Neurol Res. 1996 Apr;18(2):135-9. doi: 10.1080/01616412.1996.11740391.
A patient presented with left hemiparesis and facial palsy developed 20 days after a traffic accident. A computerized tomography (CT) scan revealed right suprasellar mass lesion. A repeated CT scan revealed a growing mass. Carotid angiogram demonstrated a giant aneurysm of the supraclinoid internal carotid artery (ICA) with no distal filling.
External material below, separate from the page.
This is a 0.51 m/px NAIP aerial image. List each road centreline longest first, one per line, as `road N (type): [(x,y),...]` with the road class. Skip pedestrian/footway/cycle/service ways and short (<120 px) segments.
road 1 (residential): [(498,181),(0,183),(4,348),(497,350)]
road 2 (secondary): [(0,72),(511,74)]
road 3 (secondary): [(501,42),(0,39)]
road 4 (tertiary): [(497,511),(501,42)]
Formation of the aneurysm was thought to be due to an overstretching or torsion of the artery or tearing of the ICA by nearby prominent bony structure since no basal skull fracture was detected in the plain skull film or CT scans. The aneurysm was treated by intracranial trapping of the ICA. We present this patient's findings and review previously reported cases in the literature.
一名患者在交通事故后20天出现左侧偏瘫和面瘫。计算机断层扫描(CT)显示鞍上右侧有占位性病变。重复CT扫描显示肿块在增大。颈动脉血管造影显示床突上段颈内动脉(ICA)有巨大动脉瘤,无远端充盈。由于在颅骨平片或CT扫描中未发现颅底骨折,动脉瘤的形成被认为是由于动脉过度伸展或扭转,或附近突出的骨质结构撕裂ICA所致。该动脉瘤通过颅内ICA夹闭术进行治疗。我们展示该患者的检查结果并回顾文献中先前报道的病例。